The ability to deal with these kinds of problems is often cited as one of the main reasons for using OSGi. In my development of Impala, I have steered clear from tackling these kinds of problems, on the basis that while they are theoretically quite valid to consider, in practice they occur quite rarely, and there generally is a workaround. Unfortunately, in my recent project, the workarounds seemed quite unpalatable. One would have been to resort a plain text based client for this SOAP API. For a small API, this would have been satisfactory, but for a large API it would have involved quite a bit of extra work. Ultimately, it seemed like a sensible point to add to Impala some capability for dealing with library version clashes.
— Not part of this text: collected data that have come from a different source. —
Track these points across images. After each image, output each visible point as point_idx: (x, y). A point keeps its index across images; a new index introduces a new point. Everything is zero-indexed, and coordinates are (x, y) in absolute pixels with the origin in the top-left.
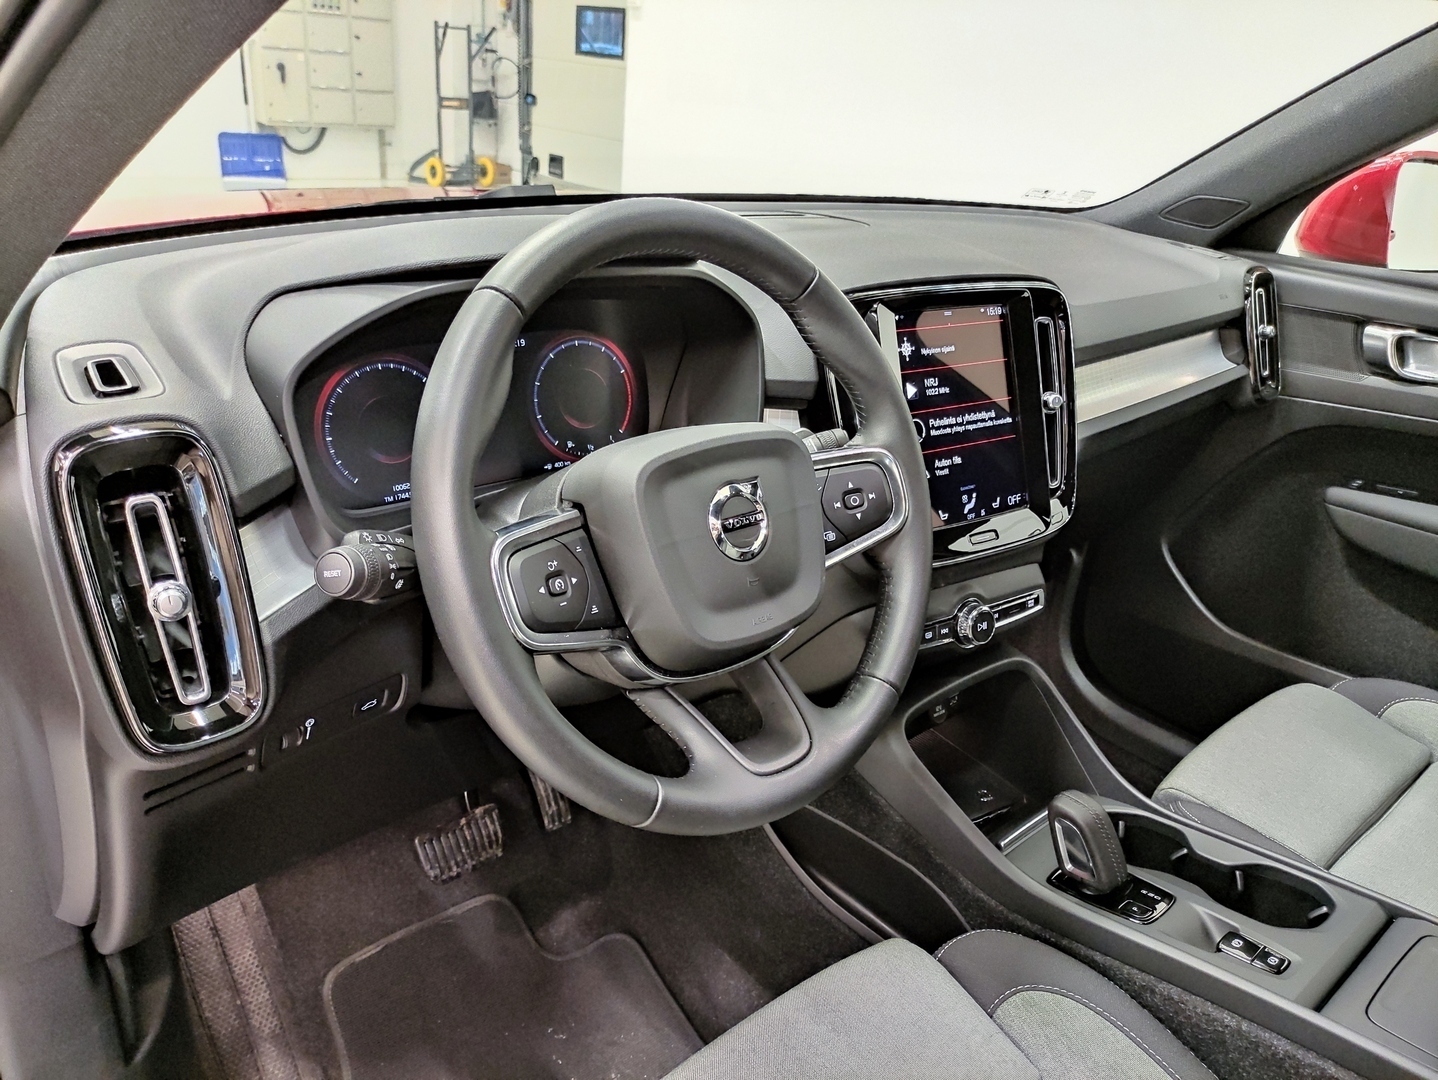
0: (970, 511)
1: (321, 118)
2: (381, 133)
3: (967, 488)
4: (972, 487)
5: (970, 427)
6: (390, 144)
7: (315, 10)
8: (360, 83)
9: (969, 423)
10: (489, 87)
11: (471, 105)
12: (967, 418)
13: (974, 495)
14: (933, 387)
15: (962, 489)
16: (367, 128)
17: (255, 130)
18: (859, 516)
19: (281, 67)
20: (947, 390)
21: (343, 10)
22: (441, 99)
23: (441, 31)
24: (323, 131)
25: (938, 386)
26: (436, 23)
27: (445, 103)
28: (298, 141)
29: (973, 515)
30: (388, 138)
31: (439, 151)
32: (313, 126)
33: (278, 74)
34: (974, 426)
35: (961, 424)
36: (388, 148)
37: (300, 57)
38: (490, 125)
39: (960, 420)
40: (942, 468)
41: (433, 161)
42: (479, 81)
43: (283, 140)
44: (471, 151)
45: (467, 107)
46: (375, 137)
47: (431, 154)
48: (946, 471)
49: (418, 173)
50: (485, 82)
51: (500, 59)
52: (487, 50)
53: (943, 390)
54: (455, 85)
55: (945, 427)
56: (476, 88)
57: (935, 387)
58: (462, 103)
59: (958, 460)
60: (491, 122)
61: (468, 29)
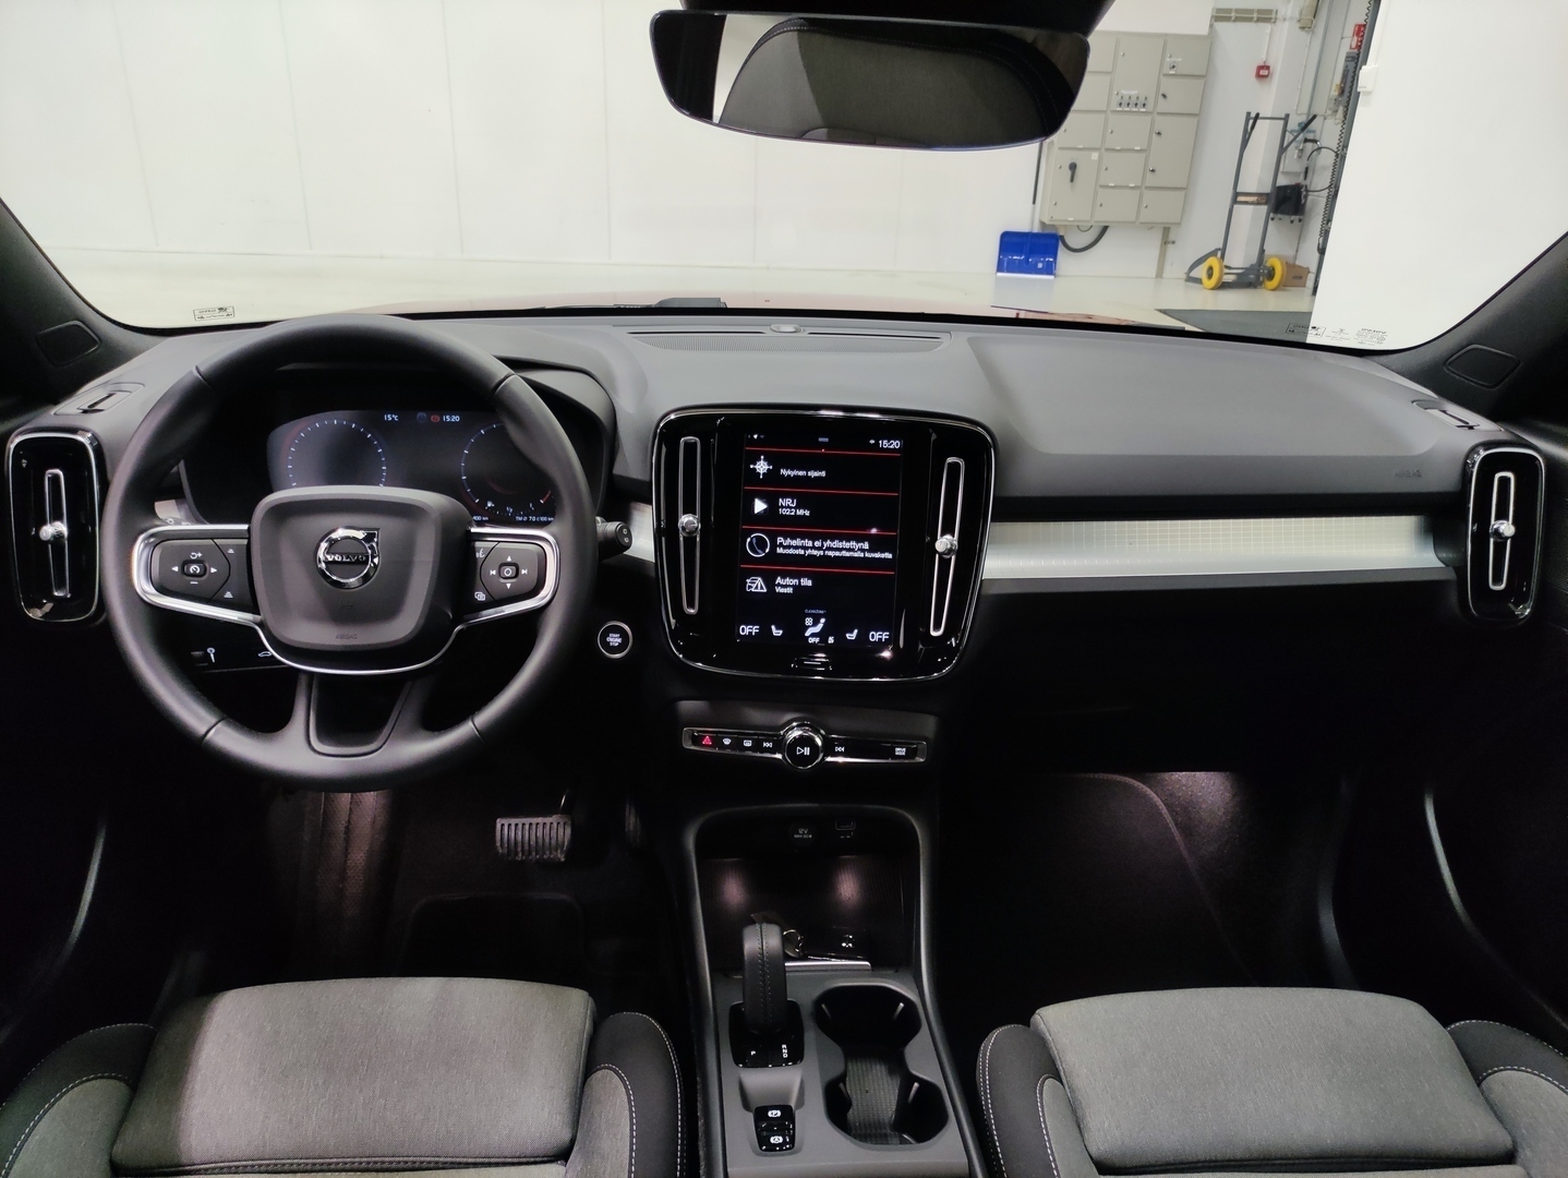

The new mechanism simply involves the following:
  • add any module-specific library in the module's lib directory. For our project, this involved adding axis-1.4.jar and a couple of its dependencies
  • add the setting supports.module.libraries=true to impala.properties
This feature is currently in the code base and will be available in the next release, 1.0.2, which should be available soon.

How does it work?

In the normal Impala application, a class is loaded first by using the web application or system class loader (typically to load third party libraries), then using a topologically sorted list of the dependent module class loaders (typically to find application classes).

With module-specific libraries, the scheme is a bit more complex. For any module which has module-specific libraries, the module-specific library locations are searched first. Suppose we are loading module A, and we need to load the class Foo is in both the shared library area (WEB-INF/lib) and in a module-specific location for module A. In this case, the class Foo will be found in and loaded from the module-specific location.

Caveats

The main caveat is that the class Foo should never be 'published' from module A, for example as the return type in a method which might be called from another module, otherwise ClassCastExceptions or LinkageErrors can result. Instead, the interfaces to module A should ensure that appropriate abstractions are in place to ensure that this does not occur. In our Axis example, we need to ensure that instances of classes which hold references to Axis libraries are not passed around between modules.


More details on how the class versioning feature works, and how it can be configured, will be added to the documentation wiki.

The solution is by no means the solution to any kind of class versioning requirement which may crop up. Multiple versions for particular classes is still seen as the exception rather than the rule, and the scope as well as the complexity of the solution reflects this. That being said, there is at least a workable practical solution when you are stuck in a corner on this problem.